Quint Turner: Sure, Chris. In terms of the last question first, I guess, the pilot open contracts, of course, we’re not giving guidance — we’re not refreshing our ’24 guidance. But if you’re asking if we had it included at the end of September, yes, we did when we talked to the market. But today, we’re not refreshing out your guidance on the expense side. But when we do, it will be in those status of the pilot agreements. As far as the liquidity section — and of course, there’s a slide in here, Slide 8, which kind of lays it out. But we have a revolver that it’s, I believe, a $1.1 billion capacity revolver that we’ve got undrawn, unused capacity of over $400 million on. Our current leverage ratio after including the unsecured portion of our debt, which is a new convertible, $400 million convertible due in 2029 as well as the remains of a convert we did in 2017 that’s $54 million that matures next year, and an unsecured bond that matures in February of 2028 of $580 million.
Taking that into consideration and looking at the leverage ratio, we’re currently levered at, I believe, it’s like 2.88x, our trailing. And so still conservatively levered with some reduction in EBITDA, we will be around 3x levered.

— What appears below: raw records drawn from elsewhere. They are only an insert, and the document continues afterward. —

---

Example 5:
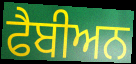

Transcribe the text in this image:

ਫੈਬੀਅਨ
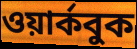
ওয়ার্কবুক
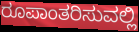
ರೂಪಾಂತರಿಸುವಲ್ಲಿ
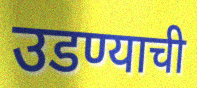
उडण्याची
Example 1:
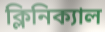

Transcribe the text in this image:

ক্লিনিক্যাল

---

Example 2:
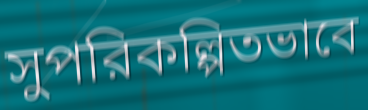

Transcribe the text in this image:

সুপরিকল্পিতভাবে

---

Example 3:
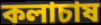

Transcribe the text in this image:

কলাচাষ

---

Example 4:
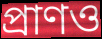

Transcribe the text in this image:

প্রাণও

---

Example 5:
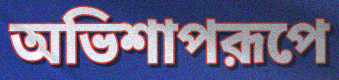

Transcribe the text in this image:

অভিশাপরূপে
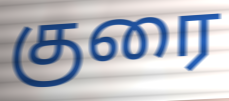
குரை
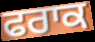
ਫਰਾਕ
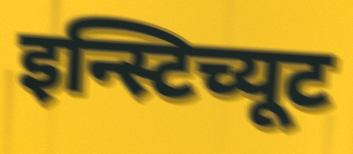
इन्स्टिच्यूट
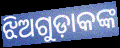
ଝିଅଗୁଡ଼ାକଙ୍କ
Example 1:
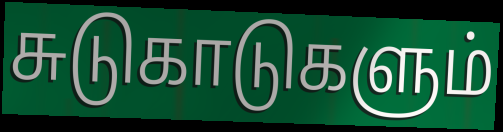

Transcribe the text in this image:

சுடுகாடுகளும்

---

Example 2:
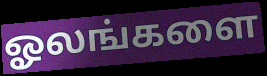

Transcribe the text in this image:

ஓலங்களை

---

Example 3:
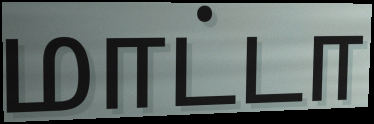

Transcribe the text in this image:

மாட்டா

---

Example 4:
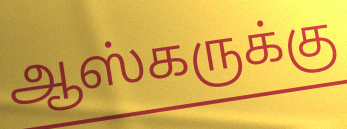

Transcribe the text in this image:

ஆஸ்கருக்கு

We might even slightly go above it, depending upon how that comes out. But with the reductions in CapEx that we spoke about, there’s not a — there will be the ability — if we choose to allocate capital to delever, there’ll be an ability to do that as we look to the next couple of years. I mean, as we said in our remarks, the cash flow the business produces from the base of leases we have, you think about 75% or more of our revenue is through Amazon, DHL and the Department of Defense, that stable cash flow will continue and generate a lot of capital that can be allocated to deleverage, should we choose to.

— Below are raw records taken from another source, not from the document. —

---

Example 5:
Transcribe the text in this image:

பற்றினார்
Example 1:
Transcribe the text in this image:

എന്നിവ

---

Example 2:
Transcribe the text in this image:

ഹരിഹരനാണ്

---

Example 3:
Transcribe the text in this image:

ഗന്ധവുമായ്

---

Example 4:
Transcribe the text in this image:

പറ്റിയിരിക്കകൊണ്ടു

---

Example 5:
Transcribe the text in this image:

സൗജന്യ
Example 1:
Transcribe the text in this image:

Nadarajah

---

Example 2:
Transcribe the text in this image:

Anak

Christopher Stathoulopoulos: And you think — you said in your Investor Day, you had more than $1.5 billion of available unencumbered aircraft collateral. There’s been some movement in [indiscernible], which would be a positive, given your 767 exposure on values. Is that number, give or take, around $1.5 billion of unencumbered collateral still the right way to think about it?
Quint Turner: Yes.
Operator: This concludes the question-and-answer session. I would now like to turn it back to Joe Hete for closing remarks.
Joe Hete: Thank you, Sean. To our stakeholders, we get it, receiving the news we reported yesterday after an upbeat outlook in September is hard to accept. We need to restore your trust by making all the commitments we know we can keep. Many of you on today’s call know me and the fundamental cash-generating power of the business that the ATSG team and I built over many years by investing for growth and shareholder return. I agreed to return as CEO to guide the company through the next phase of its development, which will require us to focus on maximizing returns on the aircraft assets we have today while taking a more measured approach to investing for new ones. And I’ve already told our employees that I welcome all their ideas to make us stronger and advised our customers that our commitment to best-in-class service remains the basis for everything that we do. Thank you, and have a quality day.
Operator: This concludes our conference for today. You may now disconnect.